Heroes consider move to the Gocheok Dome
Oh Se-jung, director of the Seoul Metropolitan Government’s Sports Promotion Department, said yesterday the Nexen Heroes, who play their home games at Mokdong Baseball Stadium in western Seoul, have tentatively agreed to move to the Gocheok Dome next season.
“It is true we have agreed on the big picture, though we have smaller details to discuss in order to finalize the deal,” said Oh. “We have been speaking with the Heroes for the past few months.”
The 220 billion won ($191.8 million) baseball field has been considered one of the municipal government’s white elephants as it has so far failed to lure one of the three Seoul-based teams: the Heroes, LG Twins and Doosan Bears.

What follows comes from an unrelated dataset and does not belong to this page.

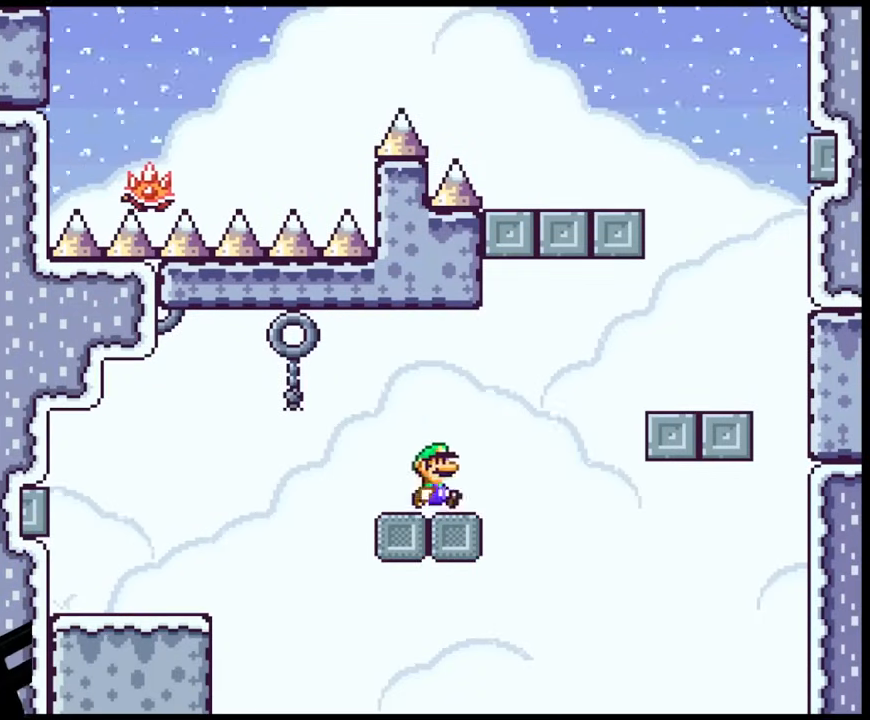
{"buttons": ["Y", "DPAD_RIGHT"], "events": [[67, "A", "down"], [233, "A", "up"], [367, "X", "up"], [383, "Y", "down"]]}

The Gocheok Dome was spearheaded by former Seoul Mayor Oh Se-hoon in 2009. The city began building the 22,238-seat covered stadium on a 57,261-sqaure-meter (13-acre) site in Guro District, northwestern Seoul.
However, some wonder how many people will make the trek to the outskirts of Seoul to see a game. Fans in southern or eastern parts of the city would have to travel more than an hour to get there.

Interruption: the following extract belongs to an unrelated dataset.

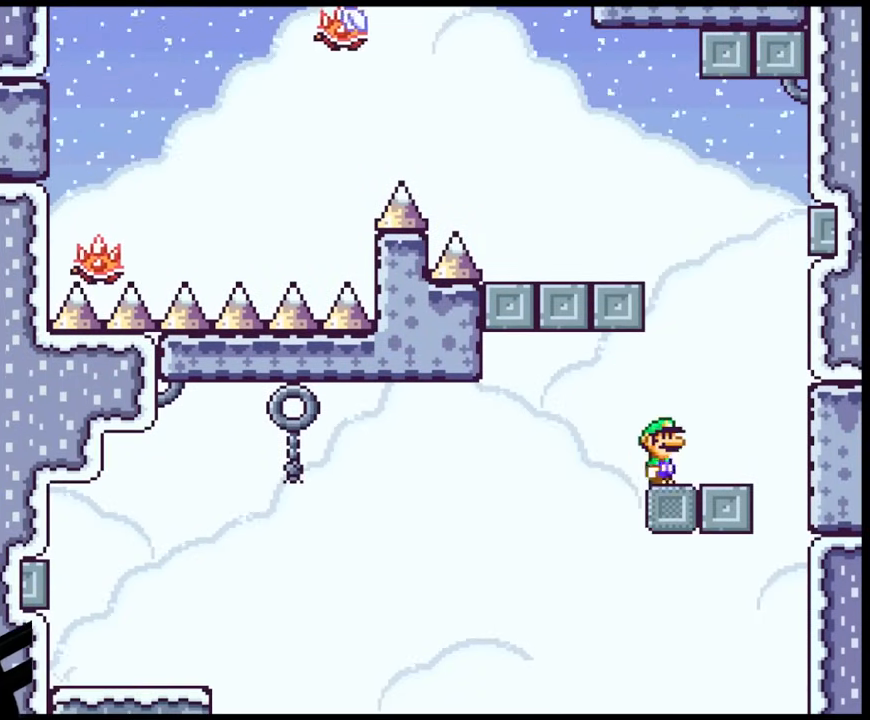
{"buttons": ["B", "Y", "DPAD_LEFT"], "events": [[83, "B", "down"], [133, "DPAD_LEFT", "down"], [133, "DPAD_RIGHT", "up"]]}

If they take public transportation, the only option is subway line No. 1, the oldest line in the country. In addition, the stadium is a 15-minute walk from Guil Station, the stop for Gocheok.
In contrast to the city’s optimism, the Heroes say there are mountains of problems to solve before making a move.
“Nothing has been decided yet,” said a team spokesman. “There are many preconditions to that contract, including an issue over amateur baseball.”
The city government plans to hold a series of amateur baseball events when the Heroes don’t have games, but the team says that is unacceptable.
“We understand about having some international events or semifinals and finals of major domestic amateur events, but we can’t share the field all season long because we need to keep it in the best shape to host fans. The stadium must be designated for professionals,” said the spokesman.
The other concern is business rights within the ballpark, including revenue from advertising inside the stadium.
“For the brand-new Gwangju-Kia Champions Field, for instance, the Gwangju city government gave all business rights for the ballpark to the Kia Tigers for 25 years,” said the Heroes spokesman. “It is because Gwangju officials considered the field a public property that people share and they thought the Tigers could offer the best services to fans. But I think the city government sees the Dome as something it could earn some money from.”
The city government manages Jamsil Baseball Stadium in Songpa District, southeastern Seoul, which was built in 1982 at a cost of 12.6 billion won. It has been a golden goose, generating billions of won in revenue every year.
In each of the past two years, the two Jamsil-based teams - the Bears and the Twins - paid a total of 3 billion won to use the stadium. The stadium’s advertising, which includes banner and electronic display ads, generated 7 billion won.
“There are things we can’t give up because the Dome was built with taxpayers’ money,” said Oh. “But we are trying to find the best solution for such issues.”